=== Records shown ===

[Start of Attachment]

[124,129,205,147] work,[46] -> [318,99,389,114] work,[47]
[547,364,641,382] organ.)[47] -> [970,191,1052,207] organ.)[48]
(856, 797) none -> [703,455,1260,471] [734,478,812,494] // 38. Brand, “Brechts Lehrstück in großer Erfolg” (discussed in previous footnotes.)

[End of Attachment]
[Start of Attachment]

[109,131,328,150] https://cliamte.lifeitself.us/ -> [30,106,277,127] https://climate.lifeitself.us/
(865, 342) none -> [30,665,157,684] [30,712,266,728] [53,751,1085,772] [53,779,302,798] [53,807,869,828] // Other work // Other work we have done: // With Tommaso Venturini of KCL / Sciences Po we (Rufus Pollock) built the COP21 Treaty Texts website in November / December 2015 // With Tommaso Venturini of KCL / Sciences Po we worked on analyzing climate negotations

[End of Attachment]

Which lines above run from the one containing "[124,129,205,147] work,[46] ->" down to the one containing "(856, 797) none"? Repeat exactly those, both ends included, and nothing else.

[124,129,205,147] work,[46] -> [318,99,389,114] work,[47]
[547,364,641,382] organ.)[47] -> [970,191,1052,207] organ.)[48]
(856, 797) none -> [703,455,1260,471] [734,478,812,494] // 38. Brand, “Brechts Lehrstück in großer Erfolg” (discussed in previous footnotes.)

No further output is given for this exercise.